Records show state agency broke law 200 times over past year
MINNEAPOLIS (AP) — Public records show the Minnesota Department of Human Services violated state law more than 200 times over the past year as it awarded $52 million in contracts and grant commitments without proper documentation, the Star Tribune reported Wednesday.
The records obtained by the newspaper show that employees sometimes allowed vendors and grantees to perform work or services without finalized and signed contracts, while in other cases employees bought products such as software without the required permission.
Department officials said the agency has safeguards in place that prevent spending in such situations. But legislators said the violations put the agency at risk for misusing taxpayer dollars.
The newspaper reported that the records, taken together, suggest a pattern of financial mismanagement that goes well beyond some high-profile cases that have already been reported.
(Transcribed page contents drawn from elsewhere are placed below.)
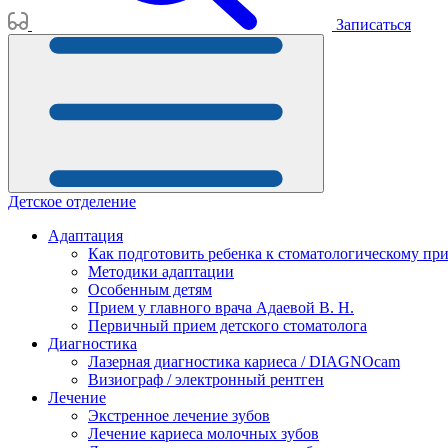
Записаться
Детское отделение
Адаптация
Как подготовить ребенка к стоматологическому пр
Методики адаптации
Особенным детям
Прием у главного врача Адаевой В. Н.
Первичный прием детского стоматолога
Диагностика
Лазерная диагностика кариеса / DIAGNOcam
Визиограф / электронный рентген
Лечение
Экстренное лечение зубов
Лечение кариеса молочных зубов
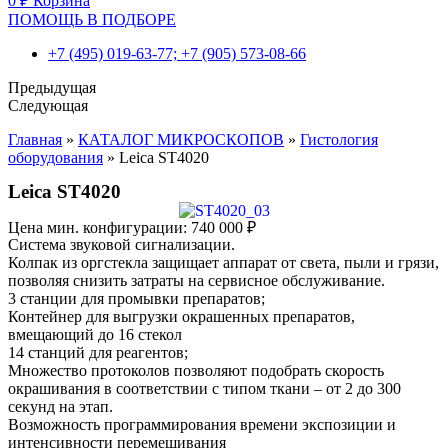
0
₽
Корзина
ПОМОЩЬ В ПОДБОРЕ
+7 (495) 019-63-77; +7 (905) 573-08-66
Предыдущая
Следующая
Главная
»
КАТАЛОГ МИКРОСКОПОВ
»
Гистология
оборудования
»
Leica ST4020
Leica ST4020
Цена мин. конфигурации:
740 000
₽
Система звуковой сигнализации.
Колпак из оргстекла защищает аппарат от света, пыли и грязи,
позволяя снизить затраты на сервисное обслуживание.
3 станции для промывки препаратов;
Контейнер для выгрузки окрашенных препаратов,
вмещающий до 16 стекол
14 станций для реагентов;
Множество протоколов позволяют подобрать скорость
окрашивания в соответствии с типом ткани – от 2 до 300
секунд на этап.
Возможность программирования времени экспозиции и
интенсивности перемешивания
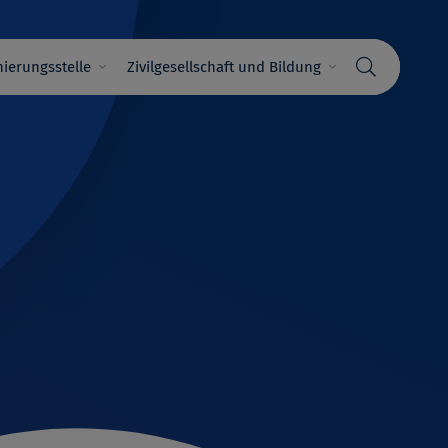
ierungsstelle
Zivilgesellschaft und Bildung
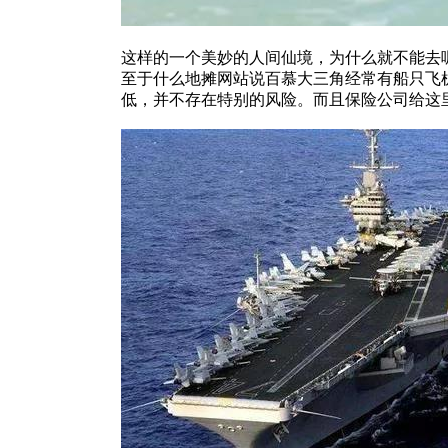
这样的一个美妙的人间仙境，为什么就不能去
至于什么地摊网站说百慕大三角经常有船只飞
低，并不存在特别的风险。而且保险公司给这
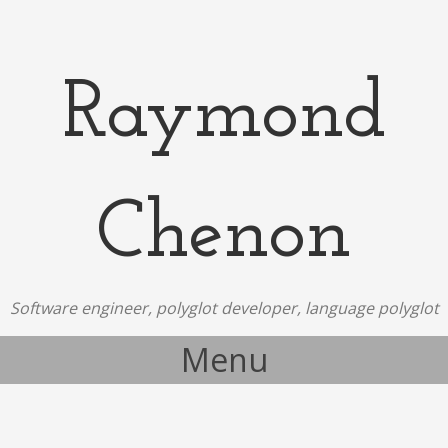
Raymond
Chenon
Software engineer, polyglot developer, language polyglot
Menu
Skip to content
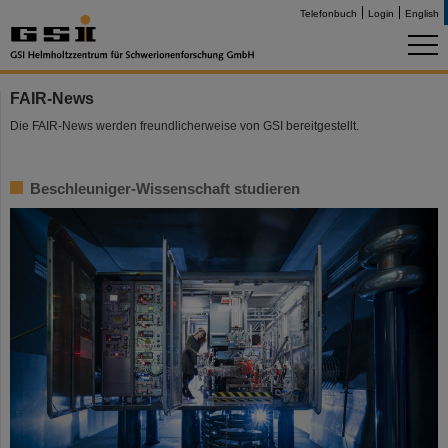
Telefonbuch
Login
English
FAIR-News
Die FAIR-News werden freundlicherweise von GSI bereitgestellt.
Beschleuniger-Wissenschaft studieren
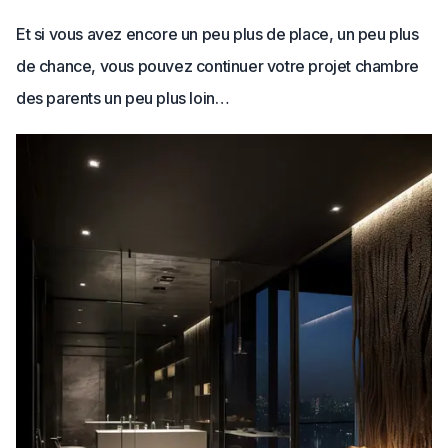
Et si vous avez encore un peu plus de place, un peu plus
de chance, vous pouvez continuer votre projet chambre
des parents un peu plus loin…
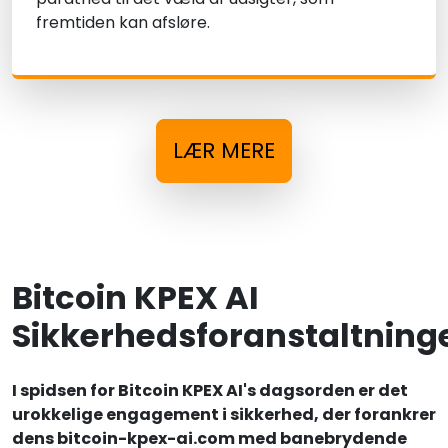
fremtiden kan afsløre.
LÆR MERE
Bitcoin KPEX AI
Sikkerhedsforanstaltning
I spidsen for Bitcoin KPEX AI's dagsorden er det
urokkelige engagement i sikkerhed, der forankrer
dens bitcoin-kpex-ai.com med banebrydende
Those cases include $29 million in overpayments to two American Indian tribes for opioid treatment programs.
“We shouldn’t have 200 of these (violations) sitting here at this point in the year,” Deputy Human Services Commissioner Chuck Johnson said. “We have a lot of room for improvement and a lot of work to do in order to live up to our trustworthy reputation.”
Senate Republican leaders reacted by calling a Finance Committee hearing for next Wednesday to examine contracting and spending practices at the department and other agencies.
They noted that the forms state employees must use to report the kind of improper payments cited in the report specifically say violations are grounds for firing. Sen. Julie Rosen, of Vernon Center, who chairs the Finance Committee, said they’ll ask the Department of Administration to provide the same forms filed by employees at all state agencies and review the request at the hearing.
In the House, GOP Rep. Nick Zerwas, of Elk River, said he appreciated new Commissioner Joni Harpstead’s efforts to fix the problems in her agency but, “at some point we must determine whether there are consequences for violating the laws we have in place. If the agency is unwilling to hold employees accountable, then it may be time for law enforcement to step in.”